Lock & Mori

Maybe that’s how one becomes a killer. Not with decision, but with acceptance.

Truly, it was the only way any of this could end. With one of us dead. Once I knew that, it was easy to decide it should be him. It wasn’t even a choice, really. More that it fell to me to accept the reality and to act.

But I hadn’t accepted that reality in full, not until I stood with rain-sopped clothes that stuck to my body in odd ways, with my hair in perfect curls that only ever appeared when it was wet, with my best friend lying among the roots of a giant willow tree, still refusing to move. I stared down Sherlock with eyes most likely streaked with mascara and tried not to flinch when the first tendrils of rage started their heated path up my spine.

“Stay with her.” My voice was a still pool that somehow managed to survive the escalating violent tremors inside me. I didn’t wait for his response, didn’t stop when he called after me. The silence had returned, as though the heat had seared away all sound. I was surprised I didn’t leave a wake of ash behind me as I wove through throngs of people on the streets, clutching umbrellas while typing or talking into their mobiles. I didn’t even remember how I got to our front door, but I remembered the noise it made when I threw it open.

This time the house really was empty. And something about that broke my silence again, just in time for the -muffled clicks and clacks of the restarting turntable. Maybe it wasn’t the song that set me off. Perhaps the heat had to dissipate somehow. But my first victim was that bloody record. I thrilled at the scratch of the needle across its delicate surface, then again when it shattered against the wall. I gripped the largest shard with a torn up T-shirt that was wadded up on the floor and used it to rip a large tear in the sensible brown duvet Dad had chosen to replace the tulips of Mom’s bedding. I ripped open his pillow, until the ugly mess of brown and white feathers spilled across the floor. But that wasn’t enough. I smashed everything I could find that was his, emptied his dresser drawers, and scattered and ripped his papers.

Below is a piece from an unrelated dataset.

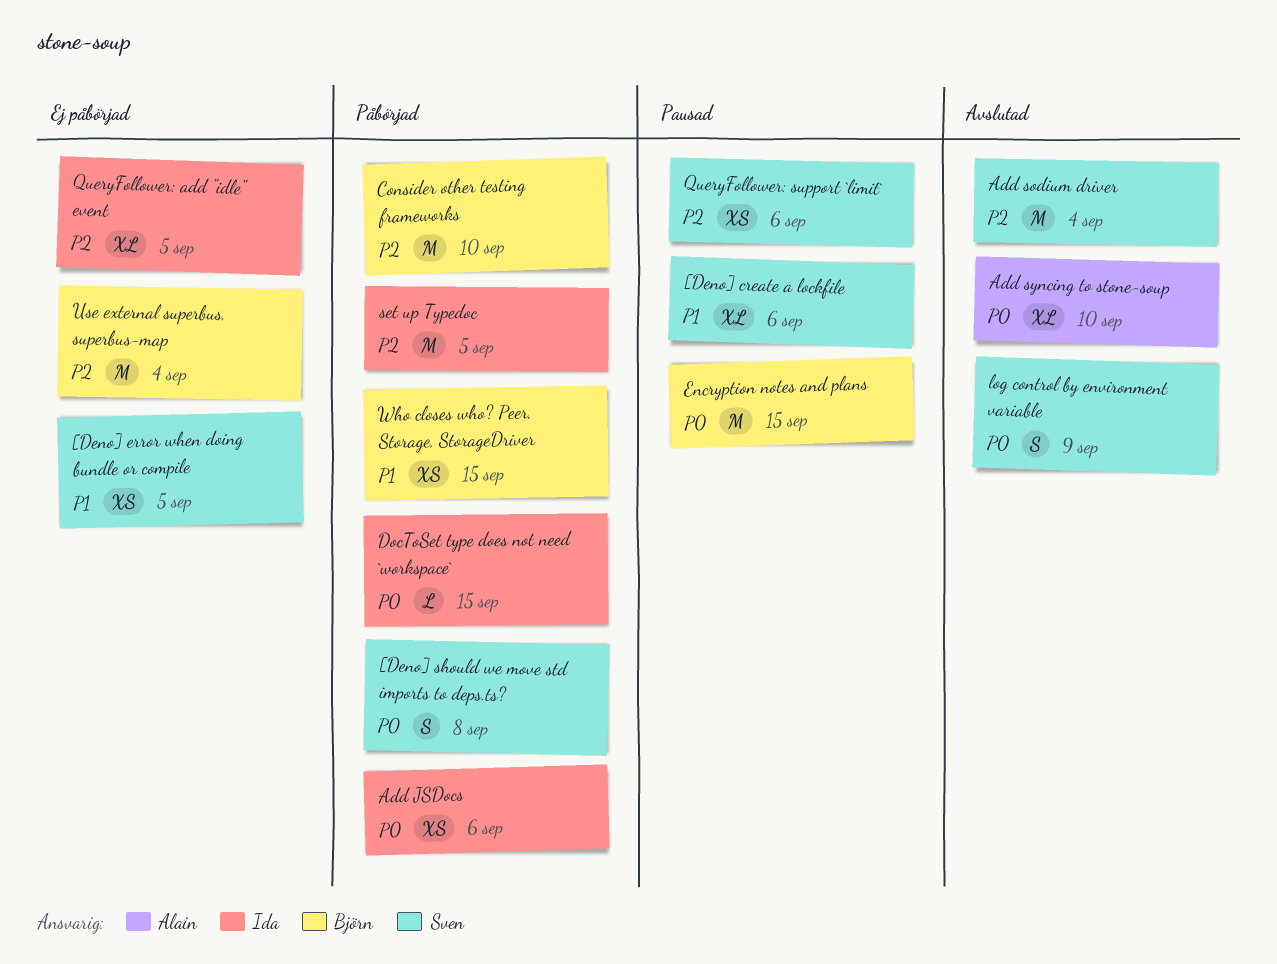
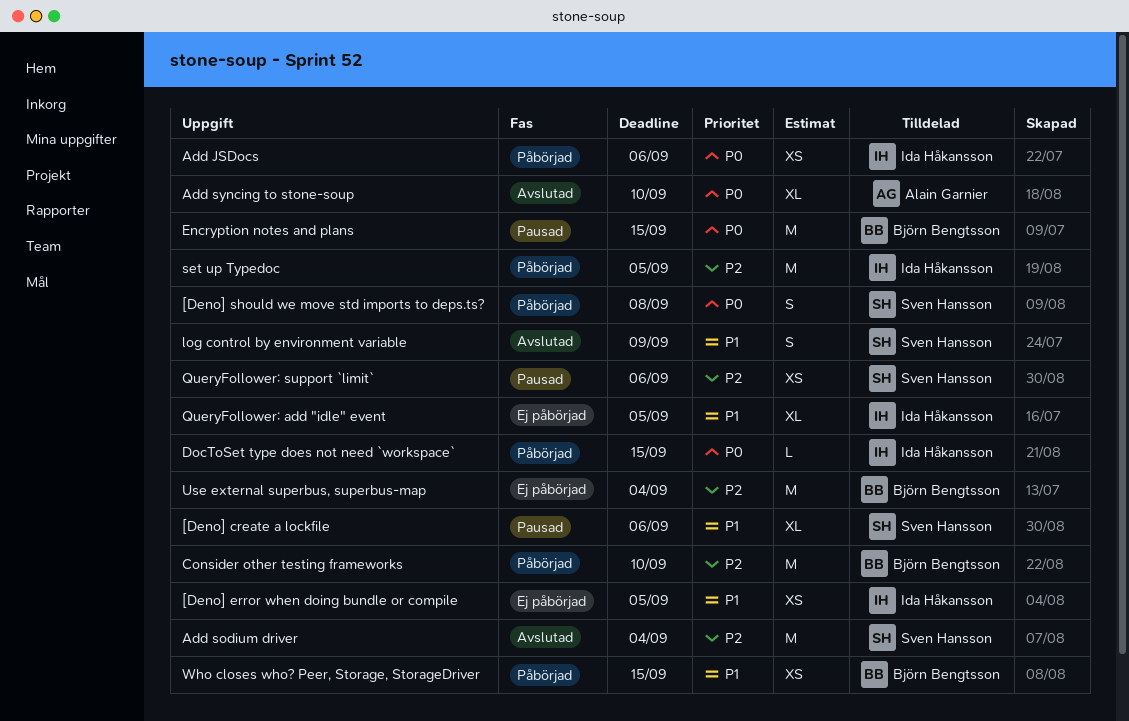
[Deno] error when doing bundle or compile, owner: Sven Hansson -> Ida Håkansson
log control by environment variable, priority: P0 -> P1
QueryFollower: add "idle" event, priority: P2 -> P1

I’d managed to rip and shred half his clothes from the closet when I saw the box that held my mother’s things. I tried to press on and flung a stack of his sweaters onto the floor behind me, but the whirlwind inside had slowed to almost nothing. I wiped a tiny feather from my sweaty, flushed cheek and stared at the box long enough for even my breathing to slow.

I took the box. I took it upstairs with me and began to pack some of my things, including those things of my mother’s that I’d kept hidden, and the pictures of me and Sadie that I’d left stuck to my mirror, even when things had gone wrong. When I left, I turned off the light and wandered out the front door like I was never going to return. And maybe that’s why I felt so light as I crossed the street and walked over to Sherlock’s house.

I stopped on Lock’s front steps and peered through the quasi dark to stare back at my house for a while. I wanted to see him come home to the mess, to the nothing that would be the rest of his short life. I wanted to see his panic or anger or indifference. It didn’t matter which. But soon the exhaustion of the day caught up to me, and the strain of holding my bags and managing the heft of the box sent me inside. Still, I watched my porch until the very last moment before Lock’s door opened. I wasn’t quite done with that place, I realized. But I wouldn’t return until I had a fully formed plan to end things for good.

He would pay for all of it.





Chapter 20


I’d always been bad at the next part—the waiting. Still, sitting in Sherlock’s window and looking down the street toward mine, I felt the power that comes with patience. My rage roiled within me, strengthening, sharpening, controlled. I could control my breathing, my expression, and even the curve of my shoulders, but I couldn’t seem to control how and when the image of a slumped-over Sadie Mae hijacked my thoughts. And I couldn’t afford to walk the path that kind of thinking would lead me down.

So, instead, I thought of How.

How he would die.

Poison would be something—to surprise him after he’d ingested it and watch him slowly fade, so that my face hating him was the last that he’d see of this world. But it seemed too easy to me. Too gentle a death. A courtesy he’d never offered any of those he’d killed. It also left too many open questions.

And this had to be perfect—no holes, no clues, no questions.

“Can you see your house from here?” Somehow Mycroft had silently appeared. Again.

I couldn’t be bothered to look at him, or answer.